**DIRECTIONS:**
Copy verbatim the lines from the first one through the line containing "домашней сети постоянно, и каждому", both included.

┄┄┄┄┄┄┄┄┄┄

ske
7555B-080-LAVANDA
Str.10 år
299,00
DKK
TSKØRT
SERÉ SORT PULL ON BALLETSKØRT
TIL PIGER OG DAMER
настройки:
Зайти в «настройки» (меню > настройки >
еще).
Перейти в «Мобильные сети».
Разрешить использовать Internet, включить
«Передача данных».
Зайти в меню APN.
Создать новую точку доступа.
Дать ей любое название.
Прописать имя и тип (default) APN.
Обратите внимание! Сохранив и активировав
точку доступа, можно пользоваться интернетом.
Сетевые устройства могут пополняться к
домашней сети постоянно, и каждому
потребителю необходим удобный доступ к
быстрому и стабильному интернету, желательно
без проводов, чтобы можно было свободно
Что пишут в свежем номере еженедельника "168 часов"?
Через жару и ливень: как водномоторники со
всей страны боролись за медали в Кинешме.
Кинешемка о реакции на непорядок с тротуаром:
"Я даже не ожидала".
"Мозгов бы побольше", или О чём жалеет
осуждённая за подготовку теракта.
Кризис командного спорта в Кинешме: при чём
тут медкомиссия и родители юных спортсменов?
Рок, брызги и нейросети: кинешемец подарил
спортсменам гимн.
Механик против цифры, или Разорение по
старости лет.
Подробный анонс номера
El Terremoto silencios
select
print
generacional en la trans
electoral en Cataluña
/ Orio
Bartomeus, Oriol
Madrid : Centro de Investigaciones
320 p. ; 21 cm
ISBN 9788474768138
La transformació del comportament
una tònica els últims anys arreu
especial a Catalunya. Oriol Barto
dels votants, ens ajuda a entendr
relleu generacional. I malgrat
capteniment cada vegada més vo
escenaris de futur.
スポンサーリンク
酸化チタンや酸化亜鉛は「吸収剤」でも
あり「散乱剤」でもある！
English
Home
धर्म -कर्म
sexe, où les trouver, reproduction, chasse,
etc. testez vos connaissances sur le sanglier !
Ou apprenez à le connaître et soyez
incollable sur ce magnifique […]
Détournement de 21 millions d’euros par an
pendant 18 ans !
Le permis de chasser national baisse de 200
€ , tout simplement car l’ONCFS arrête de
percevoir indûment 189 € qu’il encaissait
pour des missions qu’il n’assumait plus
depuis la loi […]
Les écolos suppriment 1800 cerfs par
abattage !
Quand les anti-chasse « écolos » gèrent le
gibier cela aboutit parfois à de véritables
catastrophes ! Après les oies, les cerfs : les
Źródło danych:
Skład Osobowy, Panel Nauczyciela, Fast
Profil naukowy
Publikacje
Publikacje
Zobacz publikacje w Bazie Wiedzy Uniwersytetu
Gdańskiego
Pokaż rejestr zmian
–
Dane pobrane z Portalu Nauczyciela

┄┄┄┄┄┄┄┄┄┄

**SOLVED PROBLEM:**
ske
7555B-080-LAVANDA
Str.10 år
299,00
DKK
TSKØRT
SERÉ SORT PULL ON BALLETSKØRT
TIL PIGER OG DAMER
настройки:
Зайти в «настройки» (меню > настройки >
еще).
Перейти в «Мобильные сети».
Разрешить использовать Internet, включить
«Передача данных».
Зайти в меню APN.
Создать новую точку доступа.
Дать ей любое название.
Прописать имя и тип (default) APN.
Обратите внимание! Сохранив и активировав
точку доступа, можно пользоваться интернетом.
Сетевые устройства могут пополняться к
домашней сети постоянно, и каждому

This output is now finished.